Required work:
1. Please say whether each statement agrees with the post, answering yes or no and quoting the words that decide it. (a) The scripture is quoted from the Common English Bible. (b) Children had to pay for the toys at the boat show in the sixties. (c) The Atlanta Boat Show lasted a single weekend.
2. Revise the post from the words "An annual childhood" through the words "for this event.", replacing "tasty" with "delicious".

Extract provided:
Thursday, October 11, 2018

Finding Calm in the Tumult


“Love is patient, love is kind, it isn’t jealous, it doesn’t brag, it isn’t arrogant, it isn’t rude, 
it doesn’t seek its own advantage, it isn’t irritable, it doesn’t keep a record of complaints.”
1 Corinthians 13:4,5 (Common English Bible)

An annual childhood tradition that comes to mind, whenever I read this passage of scripture, is the Atlanta Boat Show. Naturally, as is true with boat shows today, this was an opportunity for manufacturers to exhibit new boats and related products and advance boating as a recreational pursuit. The entire, weeklong event was designed to be attractive to all ages, particularly families with young children. Plastic toy boats and other brightly colored toys were plentiful, all free in the sixties and early seventies, to ensure that children would not become bored as vendors sought to seduce the parents into making a major purchase. Inexpensive and tasty food was plentiful and various recreational activities ensured that this annual event was one not to be missed. My brother, Wayne and I marked our calendars each year for this event.

Material supplied:
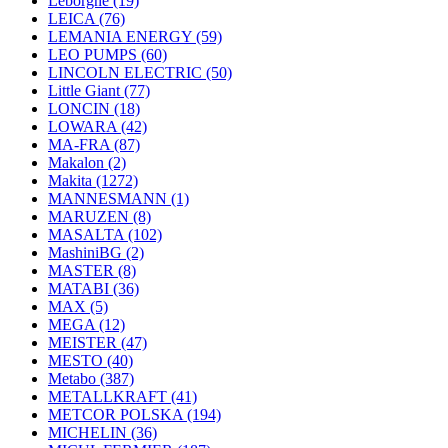
Leborgne
(19)
LEICA
(76)
LEMANIA ENERGY
(59)
LEO PUMPS
(60)
LINCOLN ELECTRIC
(50)
Little Giant
(77)
LONCIN
(18)
LOWARA
(42)
MA-FRA
(87)
Makalon
(2)
Makita
(1272)
MANNESMANN
(1)
MARUZEN
(8)
MASALTA
(102)
MashiniBG
(2)
MASTER
(8)
MATABI
(36)
MAX
(5)
MEGA
(12)
MEISTER
(47)
MESTO
(40)
Metabo
(387)
METALLKRAFT
(41)
METCOR POLSKA
(194)
MICHELIN
(36)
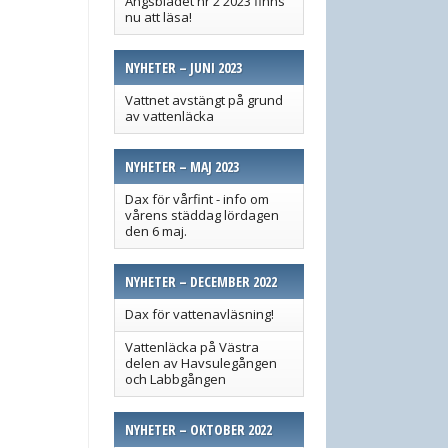
Ängsbladet nr 2 2023 finns
nu att läsa!
NYHETER – JUNI 2023
Vattnet avstängt på grund
av vattenläcka
NYHETER – MAJ 2023
Dax för vårfint - info om
vårens städdag lördagen
den 6 maj.
NYHETER – DECEMBER 2022
Dax för vattenavläsning!
Vattenläcka på Västra
delen av Havsulegången
och Labbgången
NYHETER – OKTOBER 2022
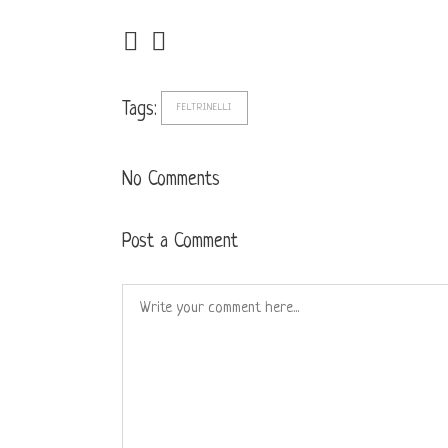
Tags:
FELTRINELLI
No Comments
Post a Comment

Solutions by task:
1.
(a) Yes: "1 Corinthians 13:4,5 (Common English Bible)"
(b) No: "all free in the sixties and early seventies"
(c) No: "The entire, weeklong event"

2.
An annual childhood tradition that comes to mind, whenever I read this passage of scripture, is the Atlanta Boat Show. Naturally, as is true with boat shows today, this was an opportunity for manufacturers to exhibit new boats and related products and advance boating as a recreational pursuit. The entire, weeklong event was designed to be attractive to all ages, particularly families with young children. Plastic toy boats and other brightly colored toys were plentiful, all free in the sixties and early seventies, to ensure that children would not become bored as vendors sought to seduce the parents into making a major purchase. Inexpensive and delicious food was plentiful and various recreational activities ensured that this annual event was one not to be missed. My brother, Wayne and I marked our calendars each year for this event.